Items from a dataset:
------------------------------------
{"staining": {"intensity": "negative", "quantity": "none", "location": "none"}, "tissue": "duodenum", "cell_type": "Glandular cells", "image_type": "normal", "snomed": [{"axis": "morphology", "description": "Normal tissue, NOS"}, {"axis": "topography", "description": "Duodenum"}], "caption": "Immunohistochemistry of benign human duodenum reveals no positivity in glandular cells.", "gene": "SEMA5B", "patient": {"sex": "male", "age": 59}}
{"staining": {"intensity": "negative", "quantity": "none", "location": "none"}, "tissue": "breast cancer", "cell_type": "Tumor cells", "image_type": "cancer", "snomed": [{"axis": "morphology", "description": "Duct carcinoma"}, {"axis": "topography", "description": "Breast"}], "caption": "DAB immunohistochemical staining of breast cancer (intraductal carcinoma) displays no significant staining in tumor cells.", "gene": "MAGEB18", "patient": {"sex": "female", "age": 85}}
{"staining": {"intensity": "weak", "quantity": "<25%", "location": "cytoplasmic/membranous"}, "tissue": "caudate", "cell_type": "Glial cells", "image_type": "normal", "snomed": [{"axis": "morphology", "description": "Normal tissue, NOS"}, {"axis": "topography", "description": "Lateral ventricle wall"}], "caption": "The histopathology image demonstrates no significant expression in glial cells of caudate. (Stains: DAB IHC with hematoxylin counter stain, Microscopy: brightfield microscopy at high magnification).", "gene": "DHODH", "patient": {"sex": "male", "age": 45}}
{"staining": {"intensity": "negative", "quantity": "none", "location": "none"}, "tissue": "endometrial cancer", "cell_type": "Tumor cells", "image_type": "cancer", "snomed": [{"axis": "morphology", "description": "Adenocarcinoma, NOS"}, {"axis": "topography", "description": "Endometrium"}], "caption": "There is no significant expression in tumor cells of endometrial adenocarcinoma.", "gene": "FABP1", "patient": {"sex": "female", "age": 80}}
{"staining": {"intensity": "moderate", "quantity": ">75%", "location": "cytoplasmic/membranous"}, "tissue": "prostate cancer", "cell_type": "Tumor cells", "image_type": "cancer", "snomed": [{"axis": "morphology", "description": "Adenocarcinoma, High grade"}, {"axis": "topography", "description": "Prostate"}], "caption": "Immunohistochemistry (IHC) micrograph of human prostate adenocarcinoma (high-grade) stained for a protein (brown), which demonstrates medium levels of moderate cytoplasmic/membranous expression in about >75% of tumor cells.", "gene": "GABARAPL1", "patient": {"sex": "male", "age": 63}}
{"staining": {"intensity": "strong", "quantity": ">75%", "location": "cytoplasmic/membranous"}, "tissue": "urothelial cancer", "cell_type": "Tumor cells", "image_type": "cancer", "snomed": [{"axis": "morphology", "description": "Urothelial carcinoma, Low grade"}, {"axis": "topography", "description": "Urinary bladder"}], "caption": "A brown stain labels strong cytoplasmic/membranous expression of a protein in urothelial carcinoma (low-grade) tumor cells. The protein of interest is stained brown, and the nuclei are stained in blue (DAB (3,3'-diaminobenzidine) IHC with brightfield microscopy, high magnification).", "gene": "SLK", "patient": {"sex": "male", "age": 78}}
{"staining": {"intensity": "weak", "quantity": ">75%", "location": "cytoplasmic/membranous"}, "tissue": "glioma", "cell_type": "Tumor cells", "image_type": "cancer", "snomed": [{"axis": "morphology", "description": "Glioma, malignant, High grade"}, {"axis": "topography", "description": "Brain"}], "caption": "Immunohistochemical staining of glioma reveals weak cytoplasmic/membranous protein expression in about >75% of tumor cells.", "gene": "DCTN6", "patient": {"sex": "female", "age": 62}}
------------------------------------
Exercise objective:
Copy all records verbatim.

Output of the task:
{"staining": {"intensity": "negative", "quantity": "none", "location": "none"}, "tissue": "duodenum", "cell_type": "Glandular cells", "image_type": "normal", "snomed": [{"axis": "morphology", "description": "Normal tissue, NOS"}, {"axis": "topography", "description": "Duodenum"}], "caption": "Immunohistochemistry of benign human duodenum reveals no positivity in glandular cells.", "gene": "SEMA5B", "patient": {"sex": "male", "age": 59}}
{"staining": {"intensity": "negative", "quantity": "none", "location": "none"}, "tissue": "breast cancer", "cell_type": "Tumor cells", "image_type": "cancer", "snomed": [{"axis": "morphology", "description": "Duct carcinoma"}, {"axis": "topography", "description": "Breast"}], "caption": "DAB immunohistochemical staining of breast cancer (intraductal carcinoma) displays no significant staining in tumor cells.", "gene": "MAGEB18", "patient": {"sex": "female", "age": 85}}
{"staining": {"intensity": "weak", "quantity": "<25%", "location": "cytoplasmic/membranous"}, "tissue": "caudate", "cell_type": "Glial cells", "image_type": "normal", "snomed": [{"axis": "morphology", "description": "Normal tissue, NOS"}, {"axis": "topography", "description": "Lateral ventricle wall"}], "caption": "The histopathology image demonstrates no significant expression in glial cells of caudate. (Stains: DAB IHC with hematoxylin counter stain, Microscopy: brightfield microscopy at high magnification).", "gene": "DHODH", "patient": {"sex": "male", "age": 45}}
{"staining": {"intensity": "negative", "quantity": "none", "location": "none"}, "tissue": "endometrial cancer", "cell_type": "Tumor cells", "image_type": "cancer", "snomed": [{"axis": "morphology", "description": "Adenocarcinoma, NOS"}, {"axis": "topography", "description": "Endometrium"}], "caption": "There is no significant expression in tumor cells of endometrial adenocarcinoma.", "gene": "FABP1", "patient": {"sex": "female", "age": 80}}
{"staining": {"intensity": "moderate", "quantity": ">75%", "location": "cytoplasmic/membranous"}, "tissue": "prostate cancer", "cell_type": "Tumor cells", "image_type": "cancer", "snomed": [{"axis": "morphology", "description": "Adenocarcinoma, High grade"}, {"axis": "topography", "description": "Prostate"}], "caption": "Immunohistochemistry (IHC) micrograph of human prostate adenocarcinoma (high-grade) stained for a protein (brown), which demonstrates medium levels of moderate cytoplasmic/membranous expression in about >75% of tumor cells.", "gene": "GABARAPL1", "patient": {"sex": "male", "age": 63}}
{"staining": {"intensity": "strong", "quantity": ">75%", "location": "cytoplasmic/membranous"}, "tissue": "urothelial cancer", "cell_type": "Tumor cells", "image_type": "cancer", "snomed": [{"axis": "morphology", "description": "Urothelial carcinoma, Low grade"}, {"axis": "topography", "description": "Urinary bladder"}], "caption": "A brown stain labels strong cytoplasmic/membranous expression of a protein in urothelial carcinoma (low-grade) tumor cells. The protein of interest is stained brown, and the nuclei are stained in blue (DAB (3,3'-diaminobenzidine) IHC with brightfield microscopy, high magnification).", "gene": "SLK", "patient": {"sex": "male", "age": 78}}
{"staining": {"intensity": "weak", "quantity": ">75%", "location": "cytoplasmic/membranous"}, "tissue": "glioma", "cell_type": "Tumor cells", "image_type": "cancer", "snomed": [{"axis": "morphology", "description": "Glioma, malignant, High grade"}, {"axis": "topography", "description": "Brain"}], "caption": "Immunohistochemical staining of glioma reveals weak cytoplasmic/membranous protein expression in about >75% of tumor cells.", "gene": "DCTN6", "patient": {"sex": "female", "age": 62}}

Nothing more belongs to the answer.